If you notice, there is a reference to the research that corroborates the classic understanding of acupuncture's benefits peaking at around 25-35 minutes.

We also see the early summary of functional imaging studies of acupuncture and its impacts and effects:

Sagital slice of the brain showing areas where acupuncture elicits effects.
Figure 5. The Limbic System and Adjacent Structures related to acupuncture stimulation. Structures affected by acupuncture stimulations are labeled “+” representing an increase in hemodynamic signals; “−” represents a decrease in hemodynamic signals; “+, −” represents an increased or decreased signal depending on study; “±” represents some regions of this structure that have an increase in signal and some areas that have a decrease in signal, and “ne” represents no effect. Source Acupuncture Analgesia: I. The Scientific Basis Anesthesia & Analgesia106(2):602-610, February 2008.

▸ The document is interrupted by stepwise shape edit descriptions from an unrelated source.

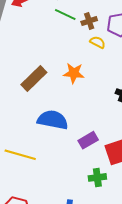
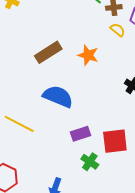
purple rectangle: (88, 140) -> (80, 134), moved
green cross: (97, 177) -> (90, 162), turned 30

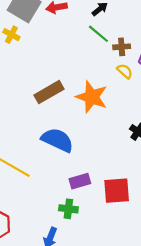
orange star: (88, 55) -> (92, 97), size x1.4
green cross: (90, 162) -> (68, 209), moved, turned -30

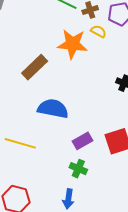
orange star: (92, 97) -> (73, 44), moved
green cross: (68, 209) -> (78, 169), turned 30

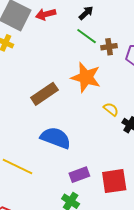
yellow semicircle: (98, 31) -> (111, 109), moved

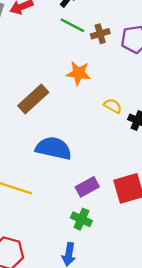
orange star: (86, 77) -> (78, 73), size x0.7

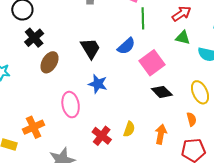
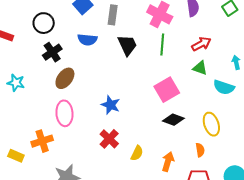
blue semicircle: (126, 46) -> (87, 40), moved, turned 42
black trapezoid: (90, 48) -> (127, 45), moved
black diamond: (162, 92) -> (173, 120), turned -30
pink ellipse: (71, 105) -> (64, 113), moved
red cross: (102, 136) -> (109, 139), moved

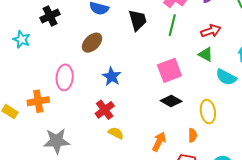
black cross: (52, 52) -> (50, 16), moved
brown ellipse: (65, 78) -> (92, 43), moved
yellow semicircle: (137, 153) -> (116, 133), moved, turned -98

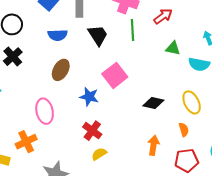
red arrow: (211, 31) -> (163, 16), moved
pink square: (169, 70) -> (115, 75), moved
yellow semicircle: (116, 133) -> (99, 154), moved, turned -42

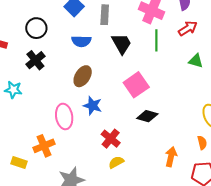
blue star: (89, 97) -> (92, 106), moved
black diamond: (153, 103) -> (147, 116), moved

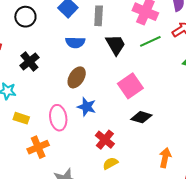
black circle: (36, 28) -> (25, 17), moved
green line: (156, 40) -> (150, 41), turned 65
yellow rectangle: (19, 162) -> (21, 118), moved

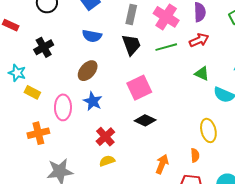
gray rectangle: (99, 16) -> (131, 15), moved
yellow rectangle: (21, 118) -> (32, 92), moved

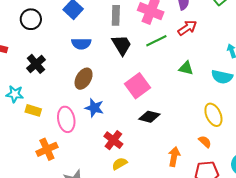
green triangle: (202, 74) -> (186, 68), moved
orange semicircle: (195, 155) -> (205, 142), turned -32

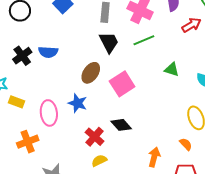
red arrow: (187, 28) -> (191, 25), moved
blue semicircle: (81, 44) -> (48, 52), moved
brown ellipse: (84, 79) -> (91, 73), moved
black diamond: (149, 117) -> (121, 125), moved, turned 30

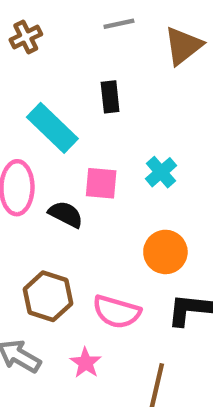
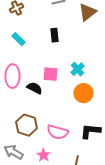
cyan rectangle: (52, 128) -> (19, 39), moved, size x0.6
orange circle: (165, 252) -> (84, 93), moved

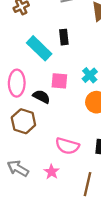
cyan rectangle: (19, 39) -> (39, 48), moved, size x1.6
brown hexagon: (27, 125) -> (23, 121), moved

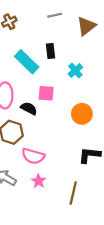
cyan cross: (90, 75) -> (75, 70), moved
pink semicircle: (67, 146) -> (33, 156), moved

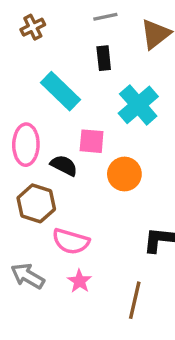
black rectangle: (50, 51) -> (104, 58), moved
cyan cross: (75, 70) -> (138, 105), size x1.6
orange circle: (82, 114) -> (124, 174), moved

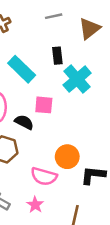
black rectangle: (104, 58) -> (57, 56), moved
orange circle: (124, 174) -> (67, 157), moved
pink semicircle: (71, 241) -> (44, 176), moved

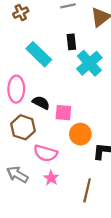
pink square: (44, 105) -> (63, 113), moved
pink semicircle: (44, 176) -> (45, 153), moved

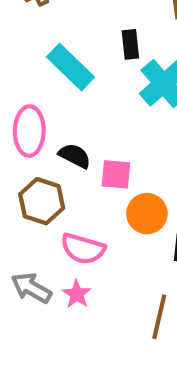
pink star: (51, 178) -> (77, 294), moved

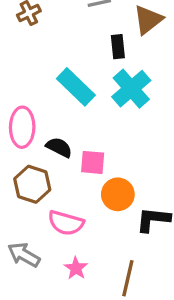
black rectangle: (130, 44) -> (118, 47), moved
cyan rectangle: (71, 67) -> (76, 87), moved
pink star: (77, 294) -> (76, 268), moved

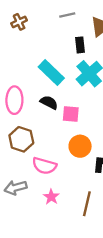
black semicircle: (59, 147) -> (49, 102), moved
pink square: (93, 162) -> (71, 114), moved
gray arrow: (24, 255) -> (16, 188), turned -45

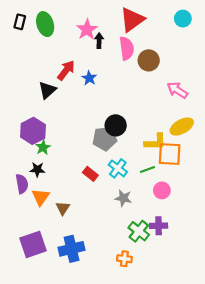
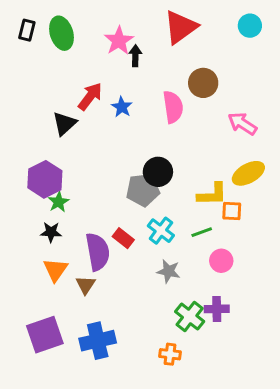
pink semicircle: (127, 48) -> (173, 107), moved
orange square: (170, 154) -> (232, 211), size x0.6
purple semicircle: (22, 184) -> (98, 252), moved, size x1.4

Even in 2008, when this paper was published in Anesthesia and Analgesia, there were sufficient imaging studies that we could understand the basic effects and impacts of acupuncture on the nervous system:

"Several conclusions can be made based on the above CNS imaging studies. First, the hypothalamus may play a central role in acupuncture analgesia. Second, the significant overlap between acupuncture and pain CNS pathways suggests that acupuncture stimulation may affect pain signals processed in the CNS. Third, superficial needling and traditional acupuncture needling activate two different central pathways and yet both provide clinical analgesia."

Much research has progressed these areas of understanding since then, allowing us to better understand, explain, and apply acupuncture to help our patients. This kind of acupuncture research is endlessly fascinating as it unifies classic empirical evidence and clinical tradition with modern biomedicine in ways that inspire us and remind us of how amazing and how elegant the body and acupuncture are.


Shaw, V., Diogo, R., & Winder, I. C. (2020). Hiding in Plain Sight ‐ ancient Chinese anatomy. The Anatomical Record, ar.24503.

Wang, S.-M., Kain, Z. N., & White, P. (2008). Acupuncture Analgesia: I. The Scientific Basis. Anesthesia & Analgesia, 106(2), 602–610.